- TEXTO DEL EJERCICIO -
¿Cómo no combinar mi negocio con mis finanzas?

Siempre evalúa la situación económica, planes y objetivos tuyos y de tu empresa como entidades separadas, porque hacer lo contrario genera el riesgo de afectar las finanzas del negocio y la cartera. Expertos aconsejan nunca tomar como deuda propia la de tu empresa ni viceversa.

Cuando abrimos un negocio éste se convierte en nuestra principal preocupación y cuando atraviesa por una mala racha podemos sentirnos tentados a lanzar nuestros ahorros personales para rescatarlo. No obstante, esta decisión puede llevarnos al fracaso, así que mejor sigue estas claves.

Especialistas recomendaron de inicio, separar tus finanzas personales de las ganancias o gastos de tu empresa haciendo presupuestos separados y desde un inicio comprender que ambas entidades económicas son distintas, cada una con objetivos distintos.

Yanira Petrides, directora de la Maestría en Contaduría del ITAM indicó que cuando combinas tus finanzas personales con las de tu negocio, sí puedes dar dinero a tu empresa para salvarla de algún problema, pero mediante un préstamo, que tras un determinado tiempo deberá devolverte el negocio añadiendo intereses.

Considérate un prestamista, no importa que seas el dueño.

Para evitar prestarle continuamente a nuestra empresa debemos conocer los flujos de efectivo que proyecta el negocio cada mes o año.

Con ello, sabrás con exactitud los activos y pasivos y te permitirá saber de qué manera obtener los recursos necesarios para solventar las deudas y no recurrir a más préstamos.

Iván Vázquez, presidente de PROTEGE comentó que antes de llevar a cabo un préstamo es necesario evaluar que este dinero regrese en un plazo no muy largo o te expondrías a problemas futuros si estás sujeto totalmente a la situación económica de la empresa.

- INFORMACIÓN PRESENTADA -
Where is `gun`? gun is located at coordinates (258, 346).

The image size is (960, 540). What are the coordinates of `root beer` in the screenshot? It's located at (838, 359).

- TAREAS POR REALIZAR -
A - Según el texto sobre las finanzas del negocio, ¿qué cargo ocupa Yanira Petrides?
B - Reanuda el texto sobre las finanzas del negocio a partir de su última oración.
El listado procede de otra fuente.

- RESPUESTAS -
A - Es directora de la Maestría en Contaduría del ITAM.

B -
Otro punto clave es pagarte un sueldo, porque aunque seas dueño del negocio eres un trabajador y como tal debes recibir una compensación.

Además, con esta medida podrás deducir tu sueldo y tener mayor transparencia en tus cuentas, ya que podrás demostrar que ese dinero lo recibes como trabajador y que no es dinero de la empresa.

Para saber cuánto debes pagarte calcula tu salario con base en los flujos de efectivo que refleja tu negocio cada mes o año y complétalo con un parámetro sobre tus necesidades, metas, el mercado y la competencia, para cumplir los objetivos de ambas entidades económicas.

Si deseas un aumento de salario y eres socio debes consultarlo con los otros socios y no poner en jaque el futuro de la empresa.

“Puedo decretar un bono o un premio por el trabajo desarrollado pagando un impuesto, puede ser un anticipo de sueldo o una compensación para que el dinero quede justificado y declarado”, explicó Siegfried Seedorf, profesor de la Universidad La Salle.

Nunca tomes como deuda propia la de tu empresa ni viceversa.